Les réseaux sociaux, justement il en est question dans cette création. Après tout, sur Facebook, Twitter et ailleurs, tout un chacun se met en scène. Se prend en selfie. Ne montre que son bon profil. C’est d’ailleurs ce que fait Eugénie Anselin ici sur scène. Enfin, son personnage… «Ce n’est pas du stand-up parce que ce n’est pas Eugénie Anselin qui tchatche sur sa life, c’est un personnage, il y a un arc narratif. C’est une pièce et on suit ce personnage tout le long, c’est donc plutôt un monologue ou un seul en scène.» Elle ajoute : «Après, bien sûr, comme c’est moi qui ai écrit le texte, on y trouve beaucoup de choses inspirées de ma vie, qu’on exagère pour la scène. Un peu comme dans ce j’avais déjà fait dans Attention, chantier en cours !»
L’obsession d’être toujours « plus tout »
Mais il n’est pas du tout ici question d’une suite. De la bataille intergénérationnelle, l’artiste passe ici à la bataille intragénérationnelle. «Nous seront bientôt 7,6 milliards d’êtres humains à avoir pris place à bord de notre planète, ce grand manège qui tourne de plus en plus vite ! (…) la concurrence s’annonce dure», précisent la comédienne et le metteur en scène dans leur note d’intention. «Il y a de plus en plus de concurrence, dans tous les domaines, pas seulement dans le domaine artistique. Du coup, il faut de plus en plus se montrer, prouver qu’on est ‘plus’ que les autres; il faut être un winner !», précise l’auteure. Plus ? «Oui, plus ! Plus tout ! Plus rapide, plus fort, plus réactif, plus qualifié, plus beau, plus connecté, plus liké… Bref, il faut être wow», souligne de son côté le metteur en scène.
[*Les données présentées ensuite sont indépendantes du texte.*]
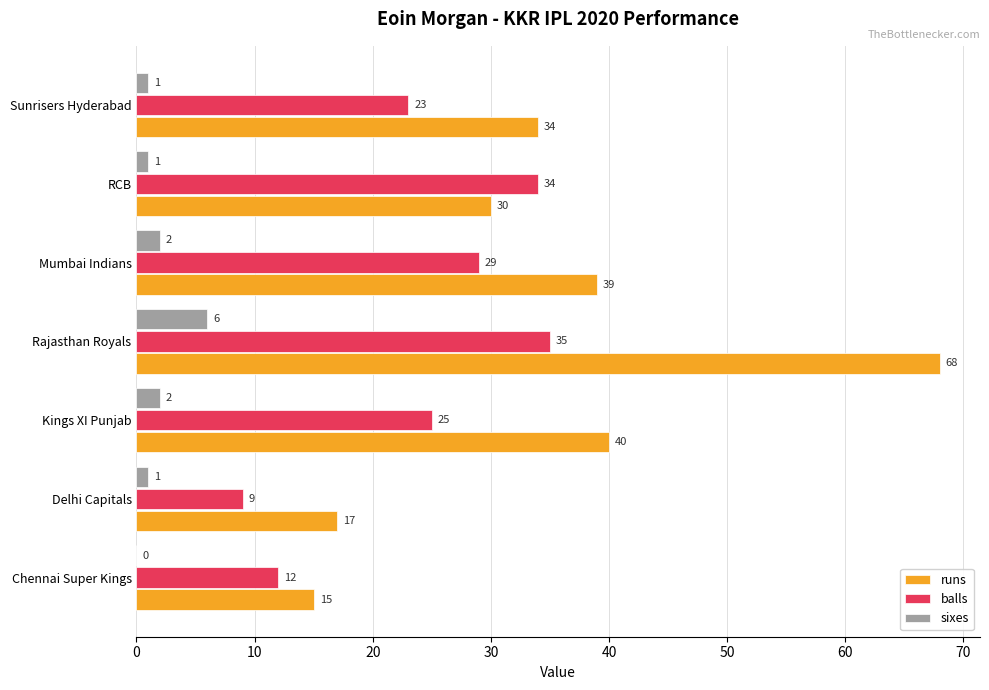

Which series changed the most between Delhi Capitals and Kings XI Punjab?

runs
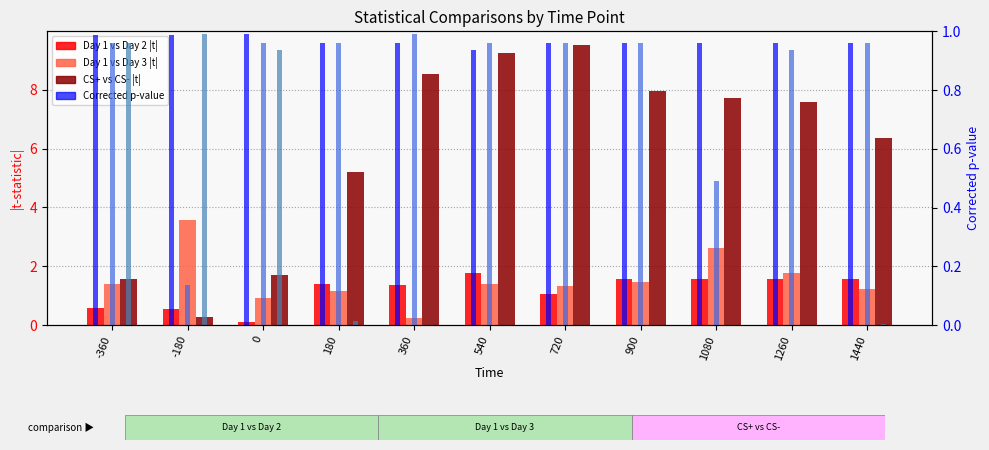

What is the average value of the CS+ vs CS- Corr.p series?

0.3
Alors, schizophrène cette génération smartphone ? Pas nécessairement. Mais en tout cas, on a inventé pour elle un nouveau mot : la nomophobie, autrement dit la phobie liée à la peur excessive d’être séparé de son téléphone mobile.
Dans cette nouvelle société du paraître, hyperconnectée, où on semble s’ennuyer dès qu’on se retrouve seul deux minutes, où on cherche en permanence le regard de l’autre et où le smartphone semble devenu un appendice de notre corps, tout s’accélère, assurent les deux artistes. Tout est public. Du coup, on a tendance à s’oublier, à oublier de profiter de l’instant, à oublier d’être heureux, vraiment heureux, tient à nous rappeler Wow.
Un spectacle joué en allemand, cette semaine au théâtre des Casemates, puis en français, la semaine prochaine au TOL.